Courses & Projects by Rob Marano

ECE 251 Final Project: Building a Pipelined Von Neumann Computer

This guide provides step-by-step instructions on how to build a complete, 5-stage pipelined MIPS32 processor from scratch. By following these five phases, you will implement all components of a classical Von Neumann computer: CPU, Memory, Datapath, Input, and Output.


Phase 1: The Foundation (Basic ISA & ALU)

Goal: Implement the Arithmetic Logic Unit and basic combinational building blocks.

  1. Combinational Components: Start by creating the stateless modules that will drive your datapath.
    • adder.sv: A simple 32-bit behavioral adder.
    • mux2.sv, mux3.sv, mux4.sv: Multiplexers for path selection.
    • sl2.sv: Shift-left-by-2 for branch address calculation.
    • signext.sv: Sign-extending 16-bit immediates to 32 bits.
    • eqcmp.sv: An equality comparator for branch resolution in the Decode stage.

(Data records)
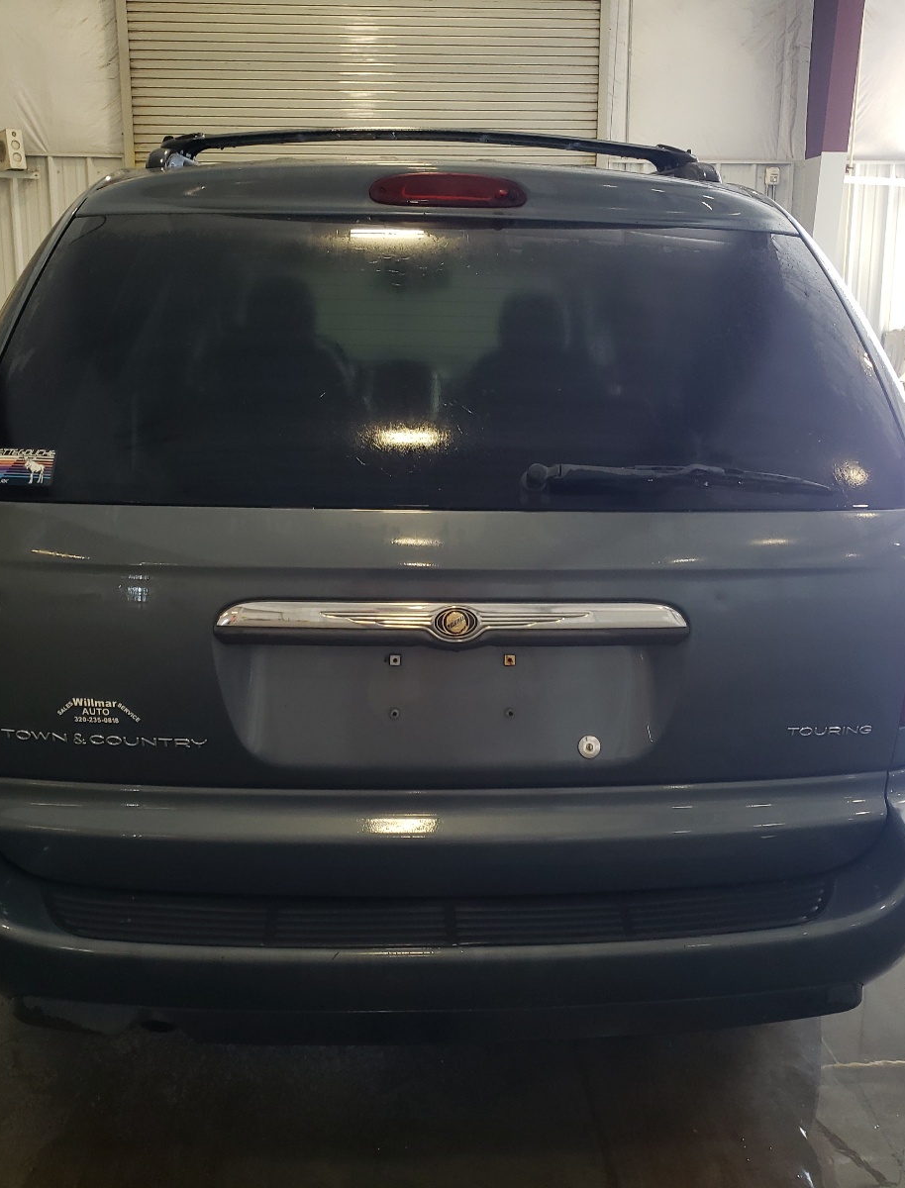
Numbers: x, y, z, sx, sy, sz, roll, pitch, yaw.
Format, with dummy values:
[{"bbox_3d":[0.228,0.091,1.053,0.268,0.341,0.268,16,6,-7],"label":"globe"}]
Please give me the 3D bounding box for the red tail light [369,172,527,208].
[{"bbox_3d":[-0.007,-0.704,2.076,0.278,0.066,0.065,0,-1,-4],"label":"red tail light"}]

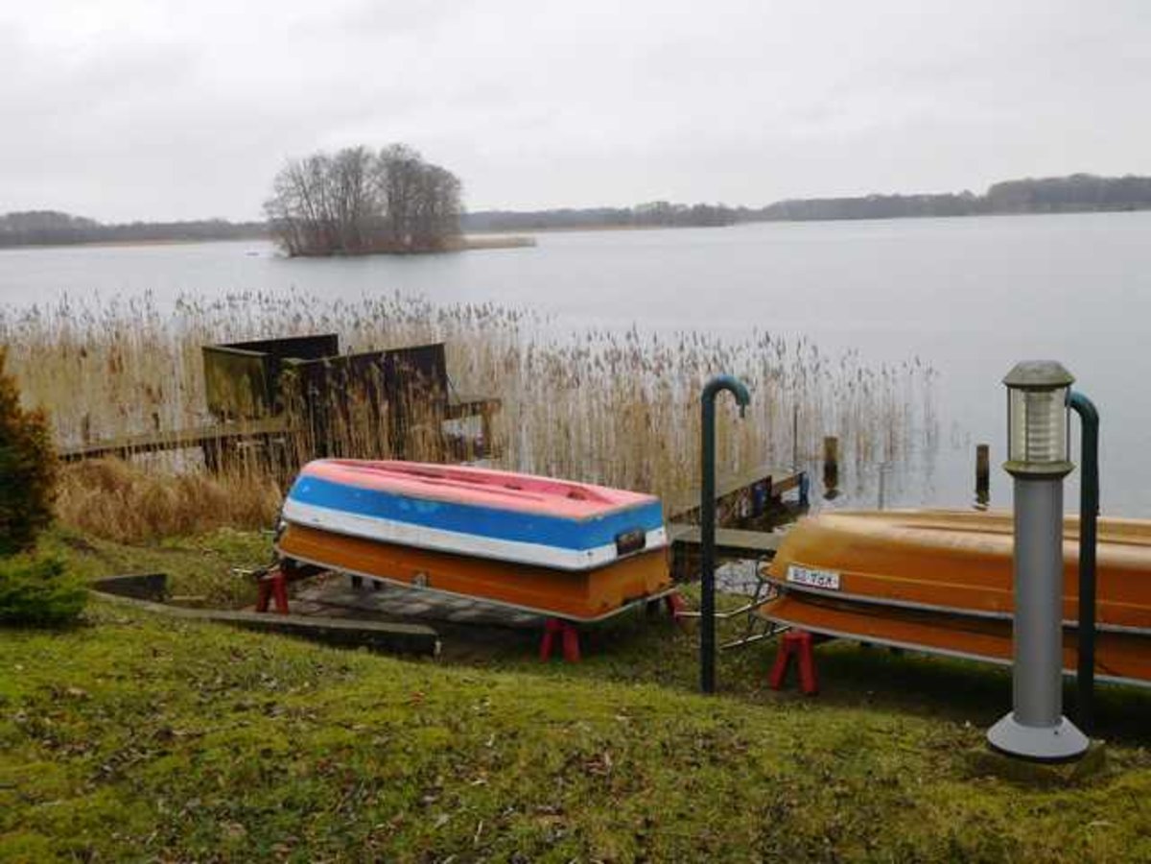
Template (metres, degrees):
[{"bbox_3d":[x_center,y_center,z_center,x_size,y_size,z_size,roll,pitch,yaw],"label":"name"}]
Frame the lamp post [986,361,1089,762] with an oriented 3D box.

§ **Exercise details**:
Answer these questions using the final project guide:
1. How many stages does the pipelined MIPS32 processor have?
2. What is the stated goal of Phase 1?
3. Which module resolves branches in the Decode stage?

§ **Output for this exercise**:
1. Five stages.
2. To implement the Arithmetic Logic Unit and basic combinational building blocks.
3. eqcmp.sv, an equality comparator.